Il ne pouvait même pas dire qu'il faisait cela pour l'humanité ; à l'heure où ils déclanchaient eux même des guerres, provoquaient leurs propres galères, semant la misère... Non, il ne pouvait pas dire ça. Pas alors que des peuples mourraient, des guerres civiles éclataient, des enfants pleuraient. Et tout cela, sans aucune influence divine, dû à ces temps de paix. Non, il ne voulait pas protéger l'humanité.
Pourtant, lorsqu'il regarda en bas de ces escaliers, ces enfants s'entraîner tard sous la voie lactée... Il se revit il y a quelques années, avec deux autres enfants, en train de s'amuser. Des enfants qui étaient maintenant grands, voilà ce qu'ils étaient. Des enfants qui ont grandi entraînés dès leurs premières années, pour participer à la guerre qui se préparait. Des enfants qui avaient vécu ce qu'ils avaient vécu, afin de les renforcer. Mais, observant ces apprentis, il se dit qu'eux devraient y échapper. La paix était signée, quel intérêt de les briser ? De faire souffrir leur âme, de blesser leur corps ? De leur faire vivre ce que eux, qui devaient se battre, avait vécu ? Il n'y aura plus de combat. Plus de guerre. La paix avait été signé entre les armées, alors qu'on laisse ces gosses en paix.

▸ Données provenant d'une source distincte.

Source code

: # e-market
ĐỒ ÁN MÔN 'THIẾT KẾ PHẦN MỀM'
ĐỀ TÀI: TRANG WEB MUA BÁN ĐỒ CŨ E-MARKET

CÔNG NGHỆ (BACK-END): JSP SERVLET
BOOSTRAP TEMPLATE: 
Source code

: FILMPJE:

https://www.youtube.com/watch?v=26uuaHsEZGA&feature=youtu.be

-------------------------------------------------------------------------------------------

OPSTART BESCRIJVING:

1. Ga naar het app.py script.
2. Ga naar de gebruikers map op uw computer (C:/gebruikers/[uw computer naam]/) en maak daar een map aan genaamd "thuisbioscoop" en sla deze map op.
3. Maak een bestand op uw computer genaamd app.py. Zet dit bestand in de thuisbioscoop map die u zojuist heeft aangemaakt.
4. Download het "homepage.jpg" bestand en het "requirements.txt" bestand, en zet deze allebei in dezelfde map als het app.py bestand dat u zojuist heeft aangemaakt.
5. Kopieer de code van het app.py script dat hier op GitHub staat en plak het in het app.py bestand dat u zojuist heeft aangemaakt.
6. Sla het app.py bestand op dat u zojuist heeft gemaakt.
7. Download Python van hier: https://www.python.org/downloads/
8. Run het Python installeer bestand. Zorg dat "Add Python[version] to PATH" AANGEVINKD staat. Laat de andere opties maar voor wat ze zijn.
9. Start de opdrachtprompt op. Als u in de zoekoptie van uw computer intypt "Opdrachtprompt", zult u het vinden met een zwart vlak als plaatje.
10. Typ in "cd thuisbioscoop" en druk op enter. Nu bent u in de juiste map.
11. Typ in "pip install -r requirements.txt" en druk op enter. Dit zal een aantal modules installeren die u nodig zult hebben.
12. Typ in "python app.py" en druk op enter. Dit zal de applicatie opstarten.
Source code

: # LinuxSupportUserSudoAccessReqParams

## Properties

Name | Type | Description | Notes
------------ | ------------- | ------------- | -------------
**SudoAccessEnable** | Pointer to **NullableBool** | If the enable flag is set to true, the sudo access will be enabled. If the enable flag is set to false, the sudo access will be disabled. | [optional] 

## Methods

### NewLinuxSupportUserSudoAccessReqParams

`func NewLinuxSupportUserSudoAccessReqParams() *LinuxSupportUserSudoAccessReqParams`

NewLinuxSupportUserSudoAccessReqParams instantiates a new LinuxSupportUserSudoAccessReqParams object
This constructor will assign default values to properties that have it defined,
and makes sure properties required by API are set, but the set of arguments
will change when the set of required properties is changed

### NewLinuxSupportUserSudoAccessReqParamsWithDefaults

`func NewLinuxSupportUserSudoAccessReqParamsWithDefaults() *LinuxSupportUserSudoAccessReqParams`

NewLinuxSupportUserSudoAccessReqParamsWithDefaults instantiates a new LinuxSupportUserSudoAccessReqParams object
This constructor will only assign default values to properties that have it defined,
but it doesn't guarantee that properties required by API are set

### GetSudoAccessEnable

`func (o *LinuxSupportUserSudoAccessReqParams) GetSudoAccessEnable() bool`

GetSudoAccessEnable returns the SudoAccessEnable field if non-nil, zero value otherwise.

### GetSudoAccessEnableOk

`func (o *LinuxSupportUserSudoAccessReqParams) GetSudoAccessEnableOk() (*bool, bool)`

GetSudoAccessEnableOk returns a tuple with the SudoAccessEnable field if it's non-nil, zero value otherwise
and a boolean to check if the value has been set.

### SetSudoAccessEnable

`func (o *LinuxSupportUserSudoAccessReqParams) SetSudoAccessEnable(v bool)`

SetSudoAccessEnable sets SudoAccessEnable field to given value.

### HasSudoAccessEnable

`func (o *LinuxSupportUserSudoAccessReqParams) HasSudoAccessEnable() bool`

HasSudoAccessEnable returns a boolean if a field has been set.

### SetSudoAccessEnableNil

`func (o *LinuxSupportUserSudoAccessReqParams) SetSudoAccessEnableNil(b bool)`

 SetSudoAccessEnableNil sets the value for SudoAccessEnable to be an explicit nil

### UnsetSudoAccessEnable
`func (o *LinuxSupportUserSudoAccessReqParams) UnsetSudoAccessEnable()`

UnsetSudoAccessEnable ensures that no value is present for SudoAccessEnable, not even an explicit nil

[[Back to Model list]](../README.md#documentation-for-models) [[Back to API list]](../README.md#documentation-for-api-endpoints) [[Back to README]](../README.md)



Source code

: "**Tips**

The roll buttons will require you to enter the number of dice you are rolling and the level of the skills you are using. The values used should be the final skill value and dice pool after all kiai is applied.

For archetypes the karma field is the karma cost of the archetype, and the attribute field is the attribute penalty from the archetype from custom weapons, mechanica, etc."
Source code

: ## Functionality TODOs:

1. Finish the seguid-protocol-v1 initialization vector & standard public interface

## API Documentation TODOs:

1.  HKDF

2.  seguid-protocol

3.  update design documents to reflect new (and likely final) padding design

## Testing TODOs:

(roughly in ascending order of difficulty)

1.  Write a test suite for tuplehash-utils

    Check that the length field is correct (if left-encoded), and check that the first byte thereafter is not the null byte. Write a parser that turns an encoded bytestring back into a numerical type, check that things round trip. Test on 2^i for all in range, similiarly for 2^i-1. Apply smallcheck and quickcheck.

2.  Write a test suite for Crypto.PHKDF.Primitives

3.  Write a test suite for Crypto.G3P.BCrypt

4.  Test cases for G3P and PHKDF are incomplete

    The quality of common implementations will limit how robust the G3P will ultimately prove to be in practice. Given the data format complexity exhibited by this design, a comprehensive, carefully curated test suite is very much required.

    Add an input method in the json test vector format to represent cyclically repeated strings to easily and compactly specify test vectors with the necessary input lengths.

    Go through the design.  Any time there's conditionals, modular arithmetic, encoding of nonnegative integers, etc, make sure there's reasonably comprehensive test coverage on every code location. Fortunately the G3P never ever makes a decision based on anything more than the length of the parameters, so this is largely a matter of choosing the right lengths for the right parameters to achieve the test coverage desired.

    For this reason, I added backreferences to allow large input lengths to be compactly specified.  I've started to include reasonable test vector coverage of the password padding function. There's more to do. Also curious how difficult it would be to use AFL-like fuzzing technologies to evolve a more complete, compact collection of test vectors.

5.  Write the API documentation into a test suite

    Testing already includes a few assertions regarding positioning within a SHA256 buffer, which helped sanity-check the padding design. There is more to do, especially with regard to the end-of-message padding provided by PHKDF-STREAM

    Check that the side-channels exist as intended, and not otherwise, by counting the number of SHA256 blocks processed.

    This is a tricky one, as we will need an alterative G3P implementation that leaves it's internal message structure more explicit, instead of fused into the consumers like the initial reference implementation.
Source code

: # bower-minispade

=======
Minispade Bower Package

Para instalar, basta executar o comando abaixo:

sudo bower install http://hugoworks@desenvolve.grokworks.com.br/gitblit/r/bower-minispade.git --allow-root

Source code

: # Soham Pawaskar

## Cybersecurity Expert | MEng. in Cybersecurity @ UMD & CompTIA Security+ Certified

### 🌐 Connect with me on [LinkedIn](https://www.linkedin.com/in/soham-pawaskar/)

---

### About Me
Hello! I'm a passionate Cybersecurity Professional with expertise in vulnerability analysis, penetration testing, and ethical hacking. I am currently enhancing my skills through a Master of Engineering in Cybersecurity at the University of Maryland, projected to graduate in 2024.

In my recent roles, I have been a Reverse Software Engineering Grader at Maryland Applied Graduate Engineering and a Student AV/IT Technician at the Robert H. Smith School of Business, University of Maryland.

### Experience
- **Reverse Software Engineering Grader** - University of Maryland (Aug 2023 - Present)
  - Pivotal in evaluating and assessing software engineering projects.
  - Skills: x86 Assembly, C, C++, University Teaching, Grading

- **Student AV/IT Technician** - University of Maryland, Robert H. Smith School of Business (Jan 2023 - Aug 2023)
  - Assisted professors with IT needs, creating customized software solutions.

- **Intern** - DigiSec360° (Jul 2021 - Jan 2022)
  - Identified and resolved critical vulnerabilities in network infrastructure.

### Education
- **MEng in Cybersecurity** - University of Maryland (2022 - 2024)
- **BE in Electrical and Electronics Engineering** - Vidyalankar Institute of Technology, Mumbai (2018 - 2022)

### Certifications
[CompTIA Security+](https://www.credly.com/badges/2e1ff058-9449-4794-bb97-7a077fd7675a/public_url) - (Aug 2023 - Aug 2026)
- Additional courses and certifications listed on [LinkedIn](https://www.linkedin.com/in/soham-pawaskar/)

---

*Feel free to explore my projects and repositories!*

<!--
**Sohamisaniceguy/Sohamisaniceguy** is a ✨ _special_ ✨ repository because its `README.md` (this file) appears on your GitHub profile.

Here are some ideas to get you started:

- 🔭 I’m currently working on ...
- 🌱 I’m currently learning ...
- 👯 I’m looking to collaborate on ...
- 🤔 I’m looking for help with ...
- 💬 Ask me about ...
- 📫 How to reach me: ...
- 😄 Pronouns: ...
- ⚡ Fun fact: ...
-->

Et c'est sur ces pensées qu'enfin, il trouva la réponse qu'il attendait. Il en soupira presque de bonheur, satisfait. Il ne se battait ni pour sauver, ni pour faire saigner.
Non, il se battait car on le lui avait toujours ordonné.
Il se bat car il faut bien s'entraîner.
Et il se battra désormais pour laisser à ces enfants la chance de rêver.